## AIM OF THE TASK
Send back the data below exactly. Drop every picture.
START MATERIALS PROVIDED
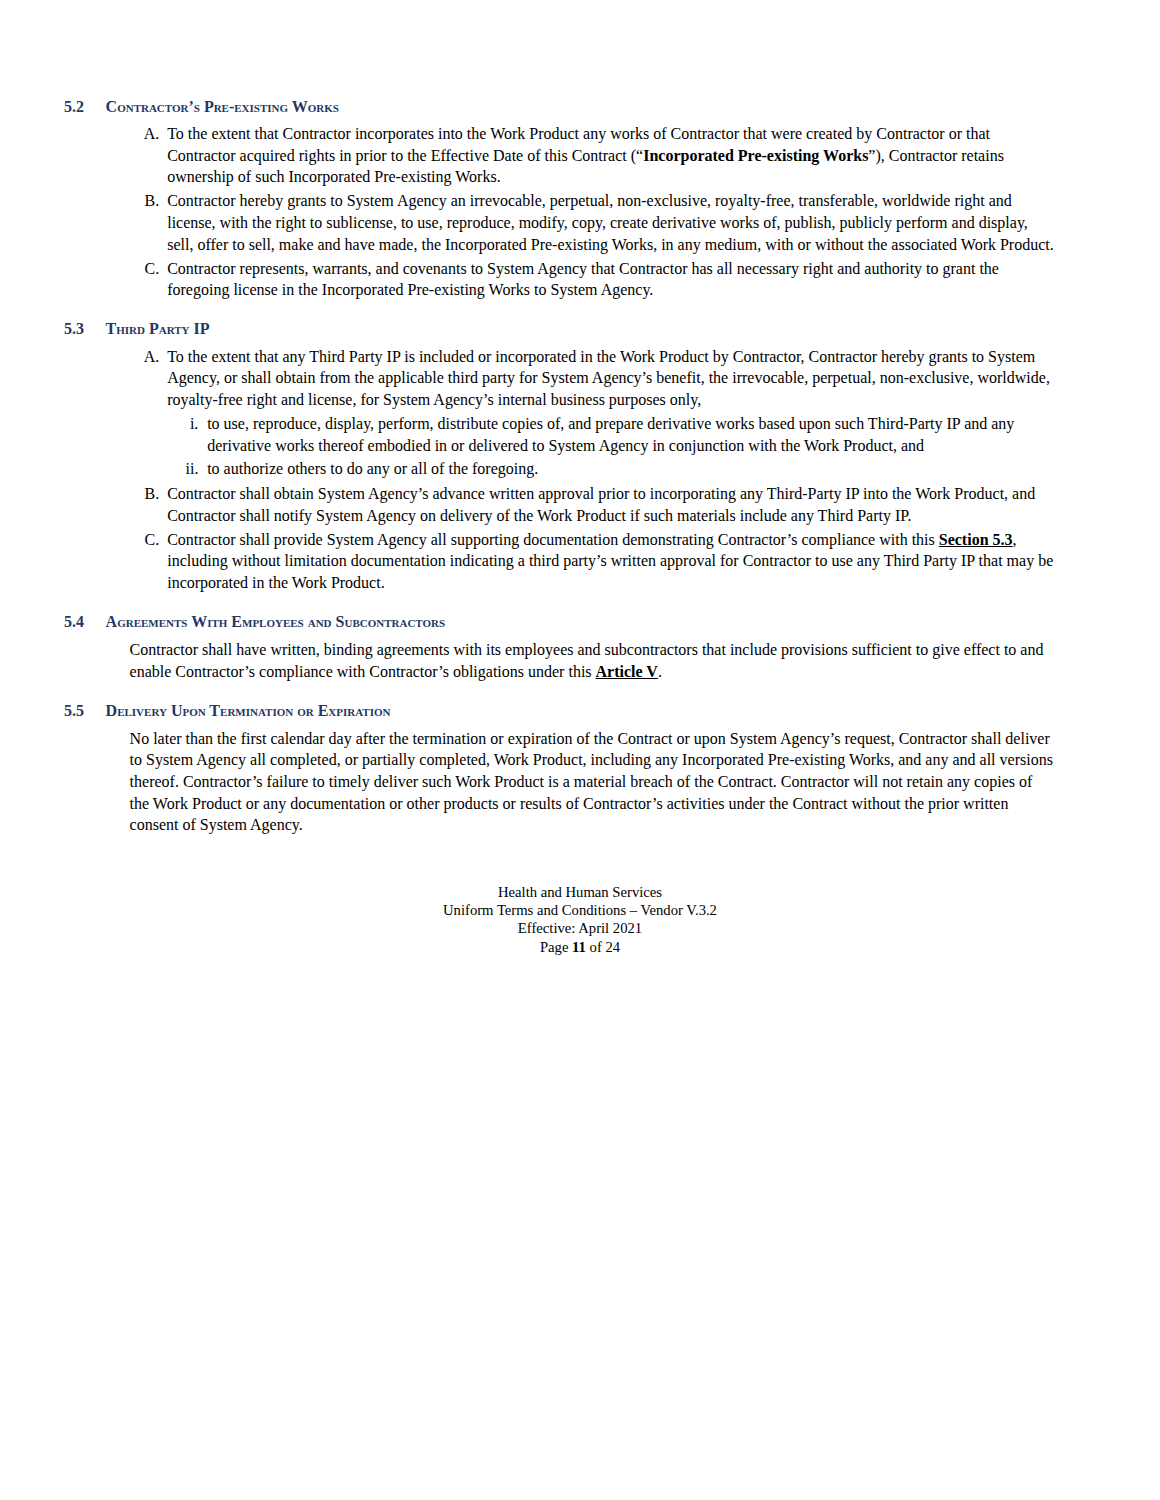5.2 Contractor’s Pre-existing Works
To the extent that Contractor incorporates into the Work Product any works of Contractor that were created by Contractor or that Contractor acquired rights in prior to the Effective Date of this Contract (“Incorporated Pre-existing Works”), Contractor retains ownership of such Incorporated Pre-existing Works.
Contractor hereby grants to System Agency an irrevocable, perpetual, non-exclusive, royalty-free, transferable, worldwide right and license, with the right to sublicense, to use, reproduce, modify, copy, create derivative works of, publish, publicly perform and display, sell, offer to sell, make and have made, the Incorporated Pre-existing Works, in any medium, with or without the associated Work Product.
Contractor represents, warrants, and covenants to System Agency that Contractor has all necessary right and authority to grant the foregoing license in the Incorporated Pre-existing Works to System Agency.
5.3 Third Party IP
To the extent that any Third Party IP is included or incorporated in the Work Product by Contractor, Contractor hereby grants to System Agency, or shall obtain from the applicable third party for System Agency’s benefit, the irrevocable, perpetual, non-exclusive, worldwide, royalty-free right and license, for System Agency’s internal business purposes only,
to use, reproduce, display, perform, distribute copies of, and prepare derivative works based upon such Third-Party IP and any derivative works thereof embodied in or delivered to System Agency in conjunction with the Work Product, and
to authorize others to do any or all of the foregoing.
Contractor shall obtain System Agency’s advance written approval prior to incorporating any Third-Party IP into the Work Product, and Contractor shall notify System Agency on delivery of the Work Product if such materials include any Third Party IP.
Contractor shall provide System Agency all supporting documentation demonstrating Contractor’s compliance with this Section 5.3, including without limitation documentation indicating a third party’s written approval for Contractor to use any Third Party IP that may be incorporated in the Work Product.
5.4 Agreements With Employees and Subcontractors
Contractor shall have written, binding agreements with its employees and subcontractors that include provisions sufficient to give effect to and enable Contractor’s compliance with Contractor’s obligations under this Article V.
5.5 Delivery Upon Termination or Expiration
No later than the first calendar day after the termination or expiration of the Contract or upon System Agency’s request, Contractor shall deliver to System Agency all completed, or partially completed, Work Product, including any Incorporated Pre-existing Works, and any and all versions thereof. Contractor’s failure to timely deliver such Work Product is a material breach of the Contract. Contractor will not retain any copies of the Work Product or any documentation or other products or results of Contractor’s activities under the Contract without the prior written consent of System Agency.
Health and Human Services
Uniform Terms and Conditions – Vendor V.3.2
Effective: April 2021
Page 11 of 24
END MATERIALS PROVIDED
## TASK RESULT
5.2 Contractor’s Pre-existing Works
To the extent that Contractor incorporates into the Work Product any works of Contractor that were created by Contractor or that Contractor acquired rights in prior to the Effective Date of this Contract (“Incorporated Pre-existing Works”), Contractor retains ownership of such Incorporated Pre-existing Works.
Contractor hereby grants to System Agency an irrevocable, perpetual, non-exclusive, royalty-free, transferable, worldwide right and license, with the right to sublicense, to use, reproduce, modify, copy, create derivative works of, publish, publicly perform and display, sell, offer to sell, make and have made, the Incorporated Pre-existing Works, in any medium, with or without the associated Work Product.
Contractor represents, warrants, and covenants to System Agency that Contractor has all necessary right and authority to grant the foregoing license in the Incorporated Pre-existing Works to System Agency.
5.3 Third Party IP
To the extent that any Third Party IP is included or incorporated in the Work Product by Contractor, Contractor hereby grants to System Agency, or shall obtain from the applicable third party for System Agency’s benefit, the irrevocable, perpetual, non-exclusive, worldwide, royalty-free right and license, for System Agency’s internal business purposes only,
to use, reproduce, display, perform, distribute copies of, and prepare derivative works based upon such Third-Party IP and any derivative works thereof embodied in or delivered to System Agency in conjunction with the Work Product, and
to authorize others to do any or all of the foregoing.
Contractor shall obtain System Agency’s advance written approval prior to incorporating any Third-Party IP into the Work Product, and Contractor shall notify System Agency on delivery of the Work Product if such materials include any Third Party IP.
Contractor shall provide System Agency all supporting documentation demonstrating Contractor’s compliance with this Section 5.3, including without limitation documentation indicating a third party’s written approval for Contractor to use any Third Party IP that may be incorporated in the Work Product.
5.4 Agreements With Employees and Subcontractors
Contractor shall have written, binding agreements with its employees and subcontractors that include provisions sufficient to give effect to and enable Contractor’s compliance with Contractor’s obligations under this Article V.
5.5 Delivery Upon Termination or Expiration
No later than the first calendar day after the termination or expiration of the Contract or upon System Agency’s request, Contractor shall deliver to System Agency all completed, or partially completed, Work Product, including any Incorporated Pre-existing Works, and any and all versions thereof. Contractor’s failure to timely deliver such Work Product is a material breach of the Contract. Contractor will not retain any copies of the Work Product or any documentation or other products or results of Contractor’s activities under the Contract without the prior written consent of System Agency.
Health and Human Services
Uniform Terms and Conditions – Vendor V.3.2
Effective: April 2021
Page 11 of 24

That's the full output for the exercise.